**DIRECTIONS**. Only the lines from the one containing "See ORS 469A.005(1); ORS 469A.070." through the final line of the entries below are wanted, each copied exactly.

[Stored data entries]
·····
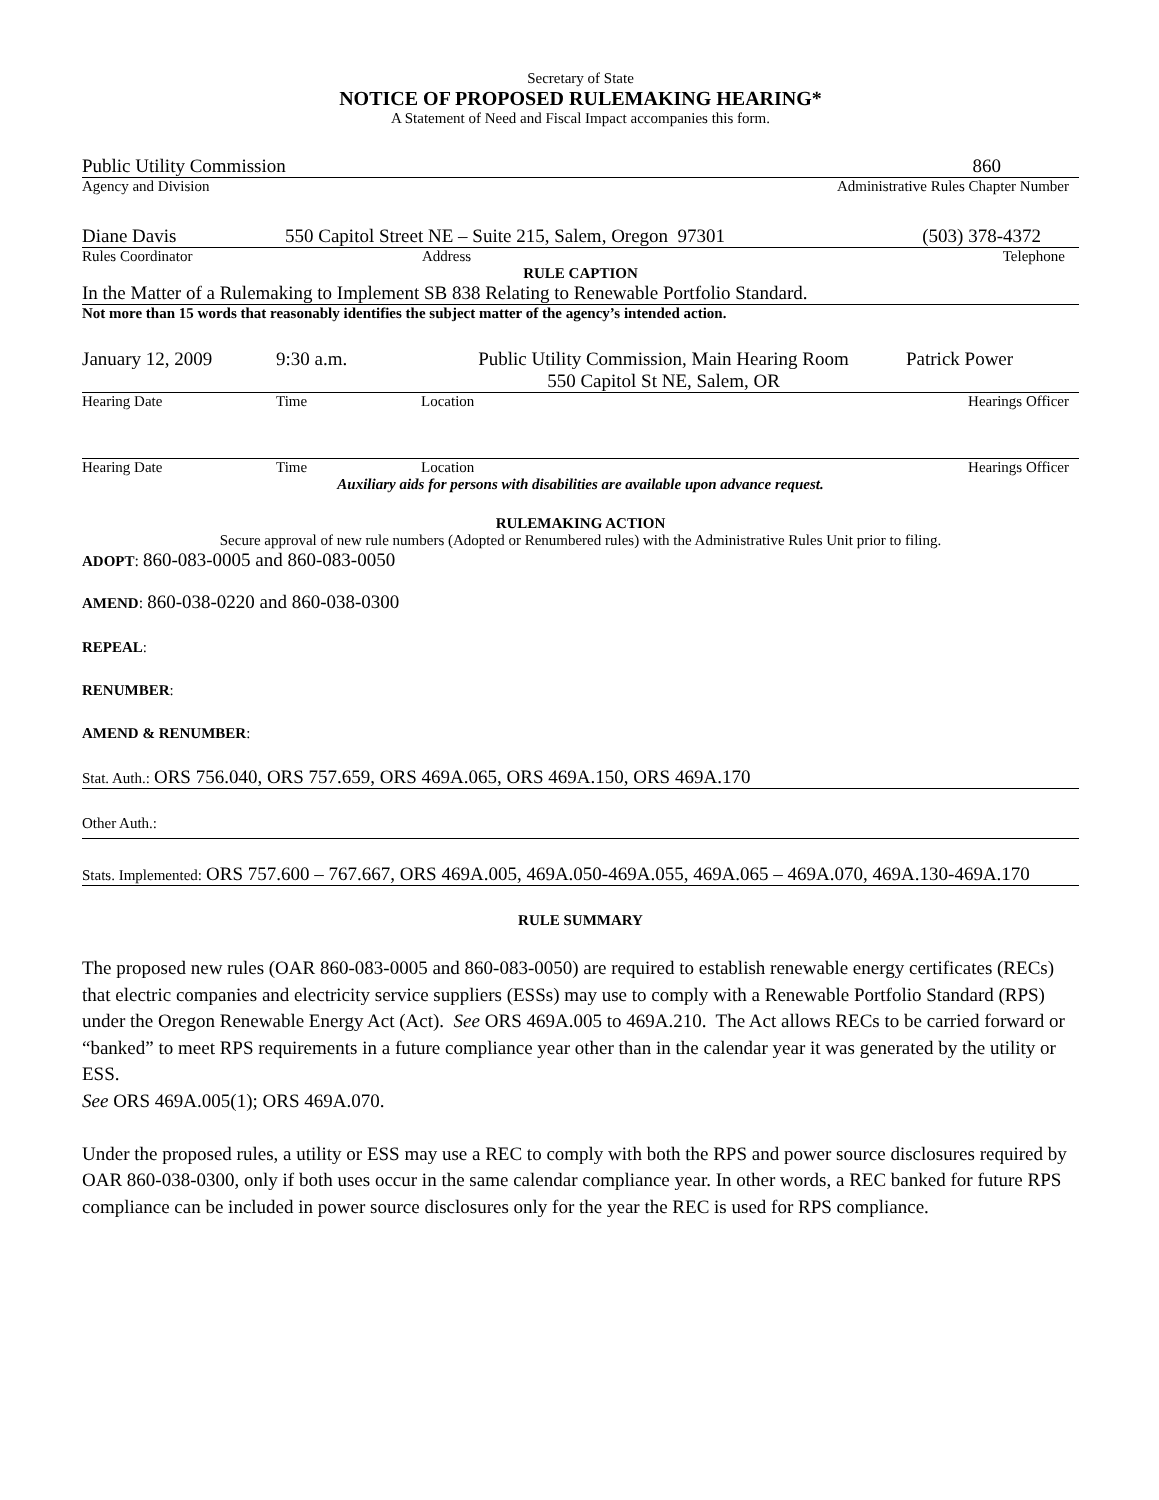Secretary of State
NOTICE OF PROPOSED RULEMAKING HEARING*
A Statement of Need and Fiscal Impact accompanies this form.
Public Utility Commission 860
Agency and Division Administrative Rules Chapter Number
Diane Davis 550 Capitol Street NE – Suite 215, Salem, Oregon 97301 (503) 378-4372
Rules Coordinator Address Telephone
RULE CAPTION
In the Matter of a Rulemaking to Implement SB 838 Relating to Renewable Portfolio Standard.
Not more than 15 words that reasonably identifies the subject matter of the agency’s intended action.
January 12, 2009 9:30 a.m. Public Utility Commission, Main Hearing Room
550 Capitol St NE, Salem, OR Patrick Power
Hearing Date Time Location Hearings Officer
Hearing Date Time Location Hearings Officer
Auxiliary aids for persons with disabilities are available upon advance request.
RULEMAKING ACTION
Secure approval of new rule numbers (Adopted or Renumbered rules) with the Administrative Rules Unit prior to filing.
ADOPT: 860-083-0005 and 860-083-0050
AMEND: 860-038-0220 and 860-038-0300
REPEAL:
RENUMBER:
AMEND & RENUMBER:
Stat. Auth.: ORS 756.040, ORS 757.659, ORS 469A.065, ORS 469A.150, ORS 469A.170
Other Auth.:
Stats. Implemented: ORS 757.600 – 767.667, ORS 469A.005, 469A.050-469A.055, 469A.065 – 469A.070, 469A.130-469A.170
RULE SUMMARY
The proposed new rules (OAR 860-083-0005 and 860-083-0050) are required to establish renewable energy certificates (RECs) that electric companies and electricity service suppliers (ESSs) may use to comply with a Renewable Portfolio Standard (RPS) under the Oregon Renewable Energy Act (Act). See ORS 469A.005 to 469A.210. The Act allows RECs to be carried forward or “banked” to meet RPS requirements in a future compliance year other than in the calendar year it was generated by the utility or ESS.
See ORS 469A.005(1); ORS 469A.070.
Under the proposed rules, a utility or ESS may use a REC to comply with both the RPS and power source disclosures required by OAR 860-038-0300, only if both uses occur in the same calendar compliance year. In other words, a REC banked for future RPS compliance can be included in power source disclosures only for the year the REC is used for RPS compliance.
·····
**ANSWER SPACE**.
See ORS 469A.005(1); ORS 469A.070.
Under the proposed rules, a utility or ESS may use a REC to comply with both the RPS and power source disclosures required by OAR 860-038-0300, only if both uses occur in the same calendar compliance year. In other words, a REC banked for future RPS compliance can be included in power source disclosures only for the year the REC is used for RPS compliance.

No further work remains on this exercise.